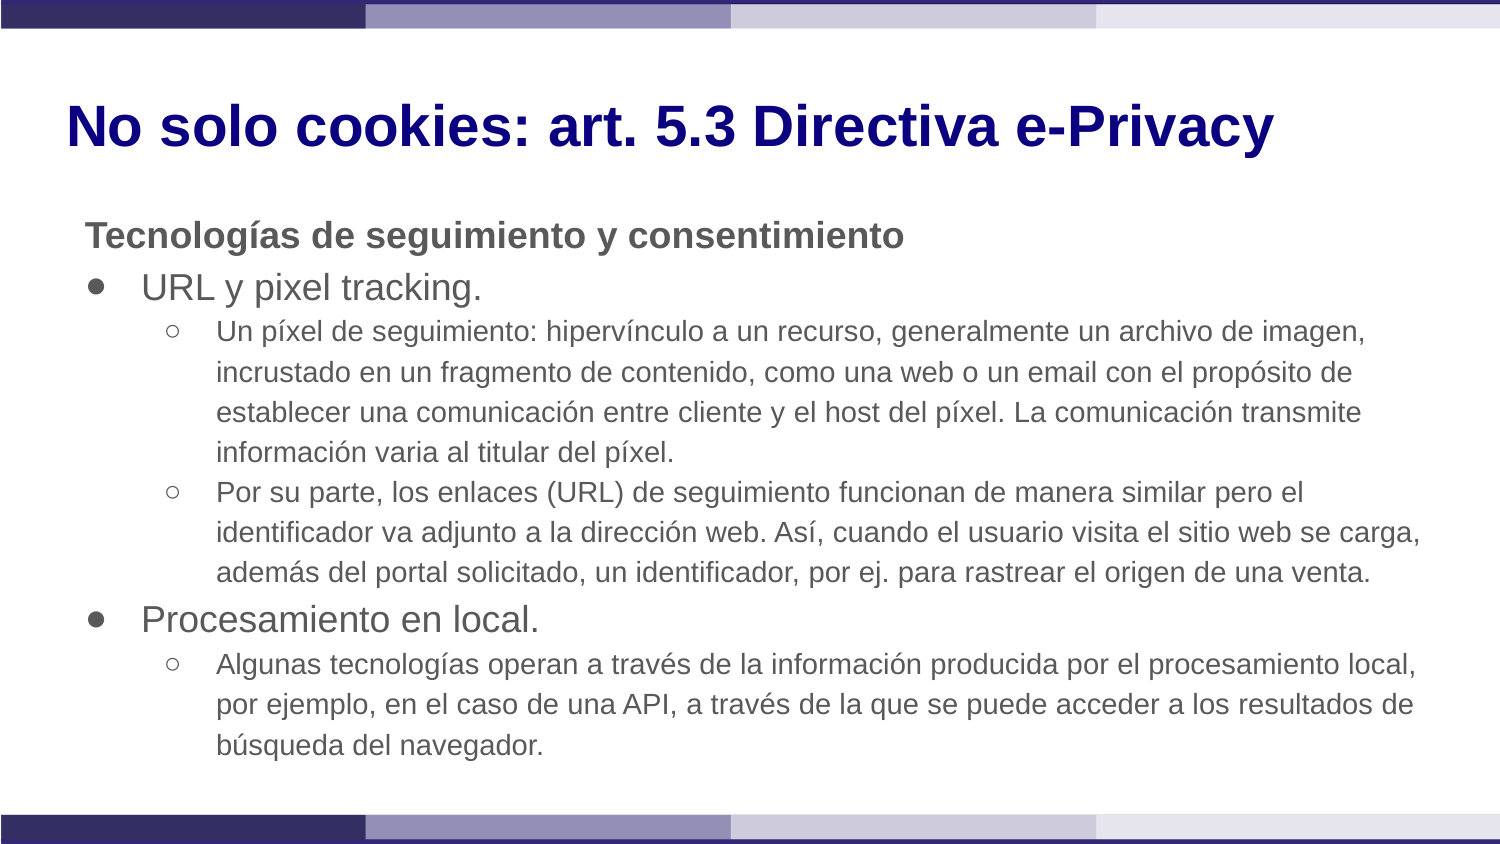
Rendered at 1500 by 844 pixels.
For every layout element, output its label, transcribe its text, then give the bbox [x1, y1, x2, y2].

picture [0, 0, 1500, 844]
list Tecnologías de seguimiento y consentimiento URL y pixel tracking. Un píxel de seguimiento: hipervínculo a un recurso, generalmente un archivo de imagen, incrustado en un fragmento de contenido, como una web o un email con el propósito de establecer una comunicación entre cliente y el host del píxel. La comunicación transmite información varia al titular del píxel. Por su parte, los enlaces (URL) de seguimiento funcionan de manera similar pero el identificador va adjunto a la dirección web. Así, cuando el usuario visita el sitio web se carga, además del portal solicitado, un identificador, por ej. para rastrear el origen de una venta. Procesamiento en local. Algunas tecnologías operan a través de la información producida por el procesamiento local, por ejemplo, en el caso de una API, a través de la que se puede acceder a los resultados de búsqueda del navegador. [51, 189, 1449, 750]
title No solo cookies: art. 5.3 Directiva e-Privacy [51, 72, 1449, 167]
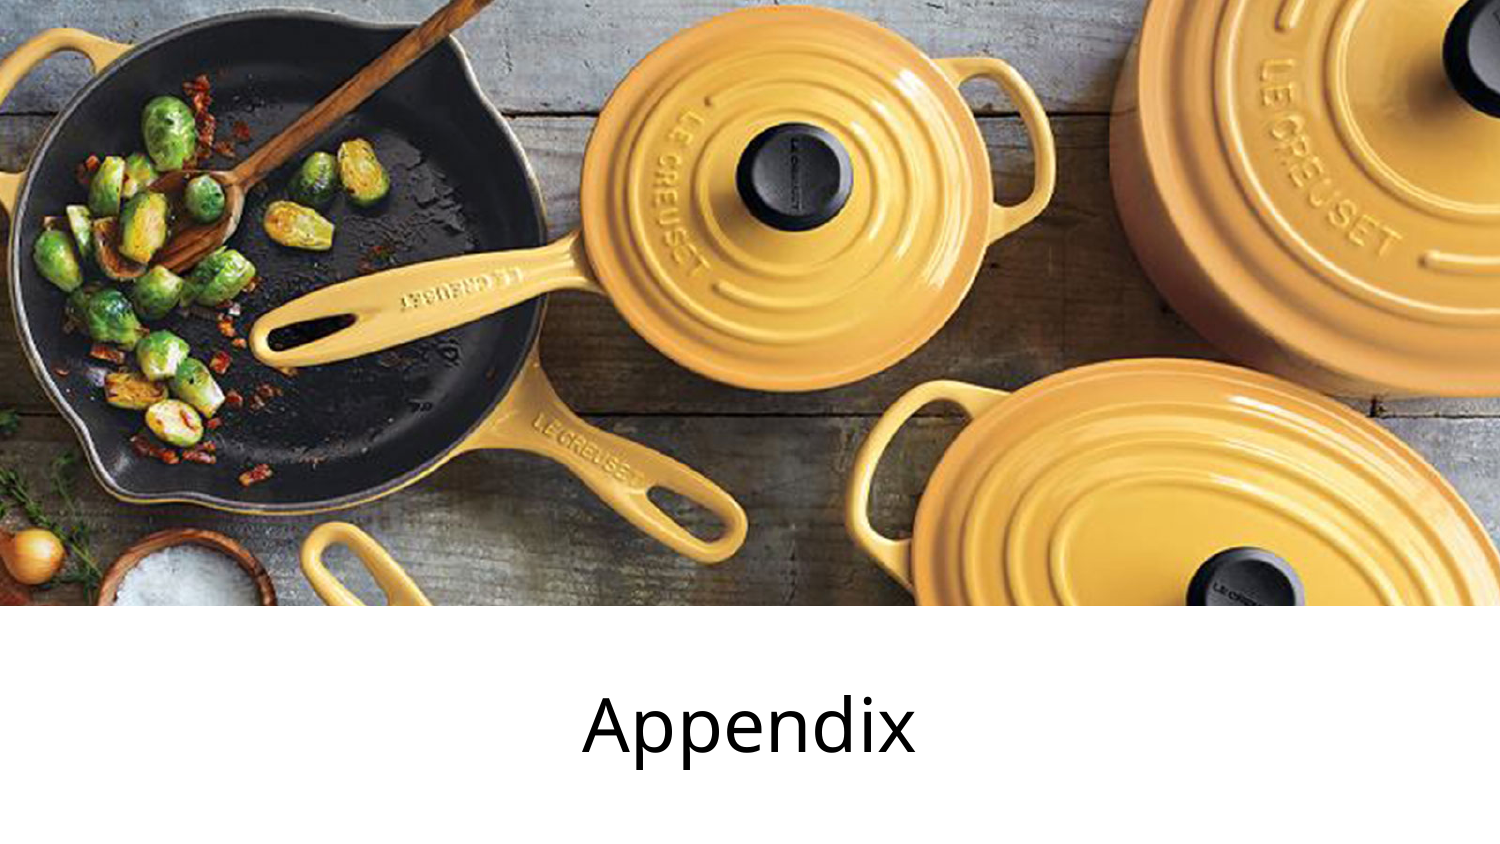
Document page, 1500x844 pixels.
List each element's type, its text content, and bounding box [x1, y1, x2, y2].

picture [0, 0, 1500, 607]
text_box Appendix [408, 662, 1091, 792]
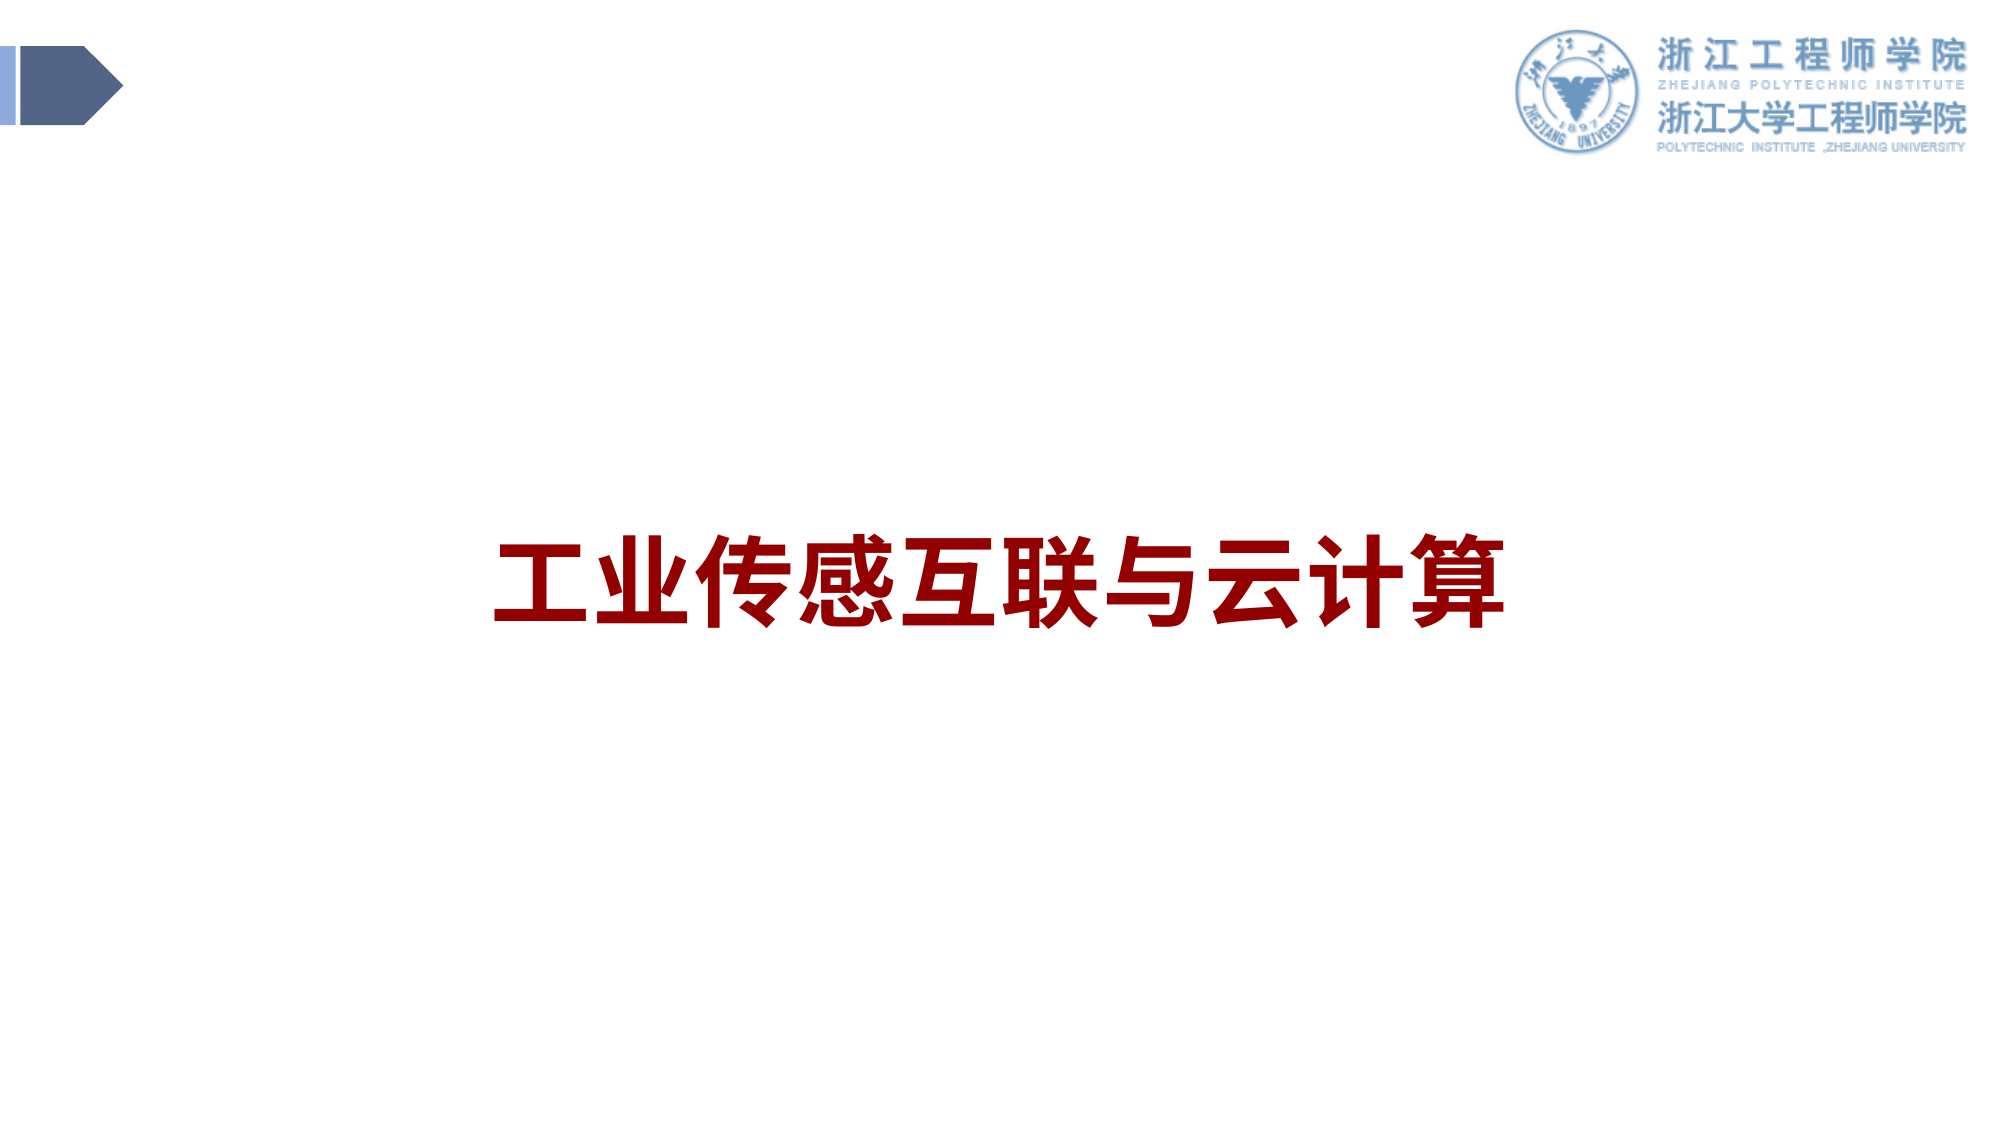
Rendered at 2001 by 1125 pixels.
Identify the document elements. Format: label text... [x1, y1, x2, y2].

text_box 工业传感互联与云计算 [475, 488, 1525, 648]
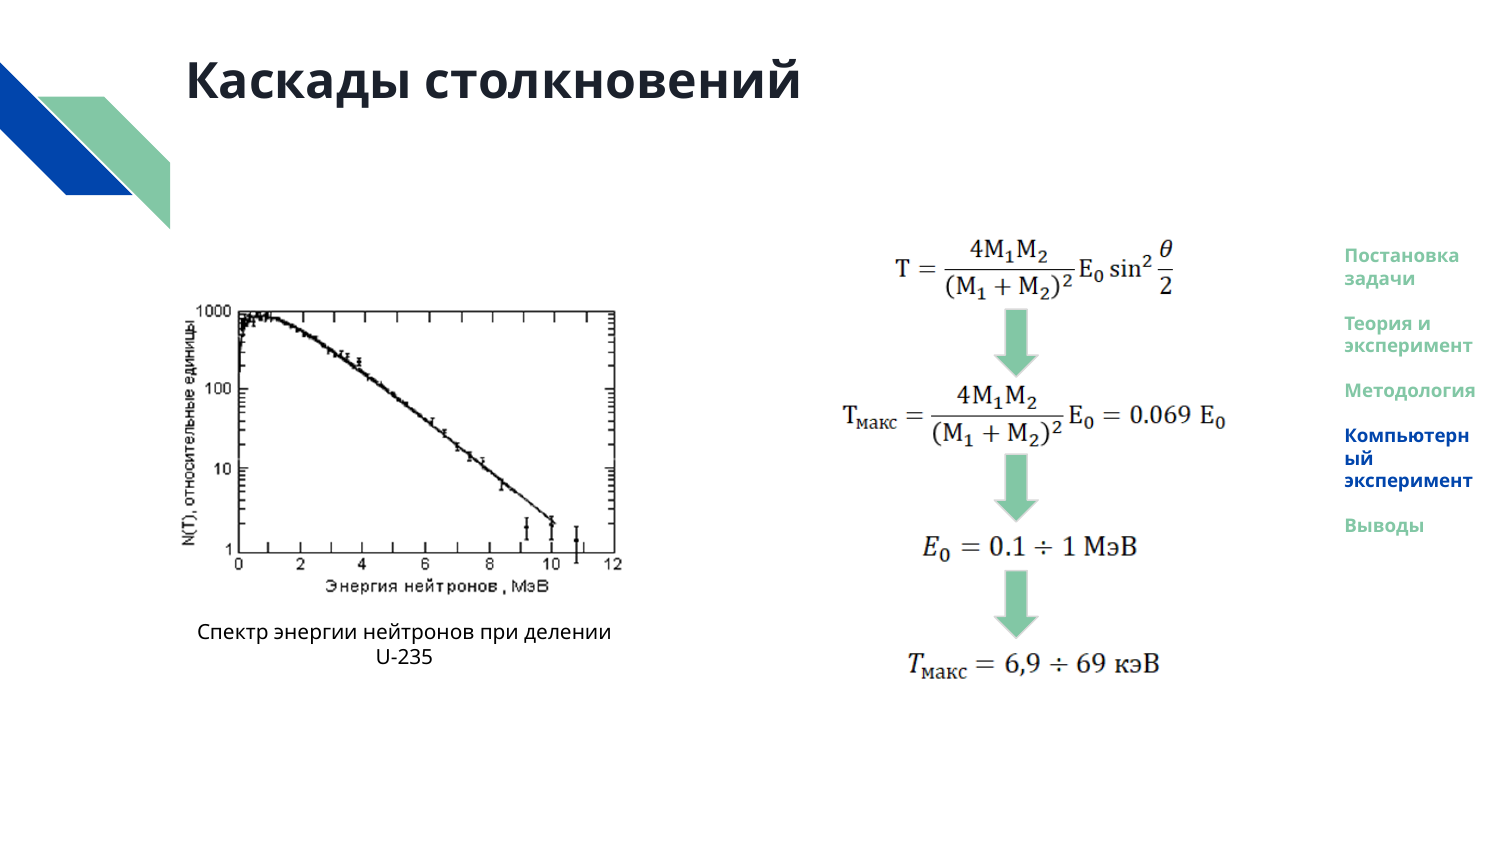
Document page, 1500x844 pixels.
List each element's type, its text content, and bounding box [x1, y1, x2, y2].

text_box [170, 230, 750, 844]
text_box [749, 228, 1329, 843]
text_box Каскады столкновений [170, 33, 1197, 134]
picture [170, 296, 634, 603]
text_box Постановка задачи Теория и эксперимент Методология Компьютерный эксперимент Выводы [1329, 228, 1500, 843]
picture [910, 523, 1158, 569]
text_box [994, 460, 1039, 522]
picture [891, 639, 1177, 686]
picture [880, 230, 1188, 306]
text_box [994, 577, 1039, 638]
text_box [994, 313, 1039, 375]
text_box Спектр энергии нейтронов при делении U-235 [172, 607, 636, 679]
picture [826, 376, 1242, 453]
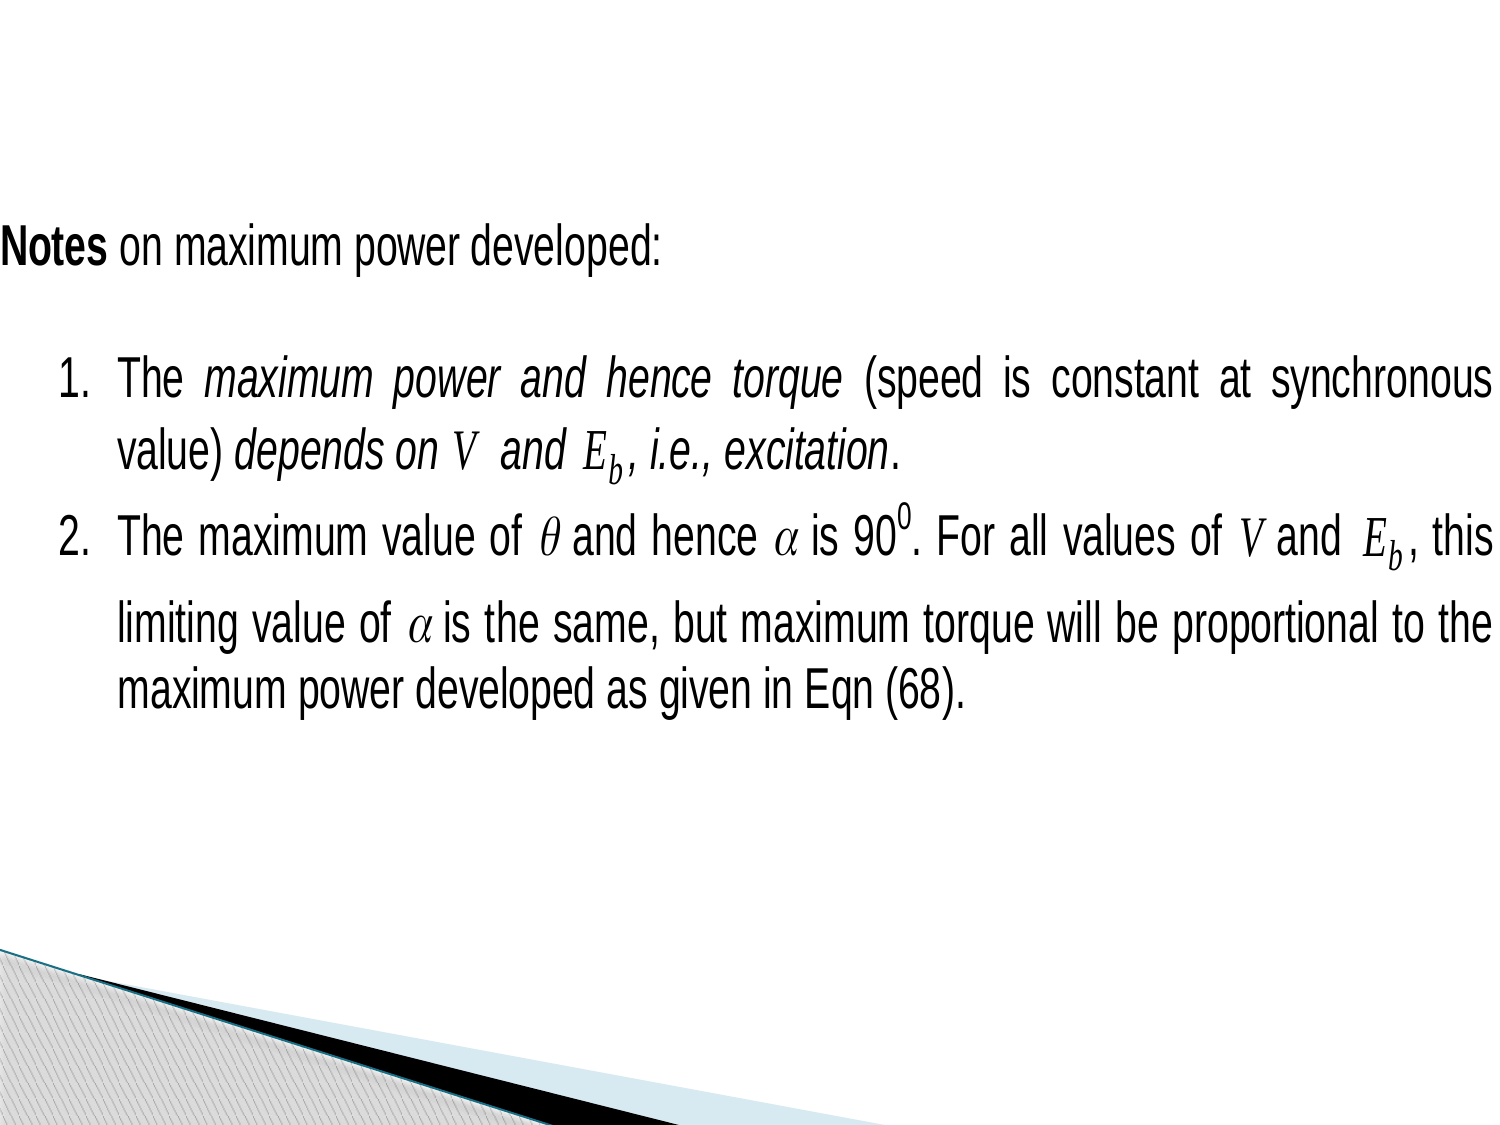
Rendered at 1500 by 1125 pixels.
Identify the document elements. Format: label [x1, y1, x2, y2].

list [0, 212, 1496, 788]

··········

Every entry above needs to be duplicated precisely, and none of the pictures should appear.

Rendered at 1500 by 844 pixels.
For every layout element, output its label, transcribe its text, then give the bbox [x1, y1, x2, y2].

picture [0, 0, 1500, 844]
list Tecnologías de seguimiento y consentimiento URL y pixel tracking. Un píxel de seguimiento: hipervínculo a un recurso, generalmente un archivo de imagen, incrustado en un fragmento de contenido, como una web o un email con el propósito de establecer una comunicación entre cliente y el host del píxel. La comunicación transmite información varia al titular del píxel. Por su parte, los enlaces (URL) de seguimiento funcionan de manera similar pero el identificador va adjunto a la dirección web. Así, cuando el usuario visita el sitio web se carga, además del portal solicitado, un identificador, por ej. para rastrear el origen de una venta. Procesamiento en local. Algunas tecnologías operan a través de la información producida por el procesamiento local, por ejemplo, en el caso de una API, a través de la que se puede acceder a los resultados de búsqueda del navegador. [51, 189, 1449, 750]
title No solo cookies: art. 5.3 Directiva e-Privacy [51, 72, 1449, 167]
Document page, 1500x844 pixels.
List each element's type, its text content, and bounding box [x1, y1, x2, y2].

picture [0, 0, 1500, 607]
text_box Appendix [408, 662, 1091, 792]
Rendered at 2001 by 1125 pixels.
Identify the document elements. Format: label text... [x1, y1, x2, y2].

text_box 工业传感互联与云计算 [475, 488, 1525, 648]
Document page, 1500x844 pixels.
List each element's type, its text content, and bounding box [x1, y1, x2, y2].

text_box [170, 230, 750, 844]
text_box [749, 228, 1329, 843]
text_box Каскады столкновений [170, 33, 1197, 134]
picture [170, 296, 634, 603]
text_box Постановка задачи Теория и эксперимент Методология Компьютерный эксперимент Выводы [1329, 228, 1500, 843]
picture [910, 523, 1158, 569]
text_box [994, 460, 1039, 522]
picture [891, 639, 1177, 686]
picture [880, 230, 1188, 306]
text_box [994, 577, 1039, 638]
text_box [994, 313, 1039, 375]
text_box Спектр энергии нейтронов при делении U-235 [172, 607, 636, 679]
picture [826, 376, 1242, 453]
Rendered at 1500 by 1125 pixels.
Identify the document elements. Format: label [x1, y1, x2, y2].

list [0, 212, 1496, 788]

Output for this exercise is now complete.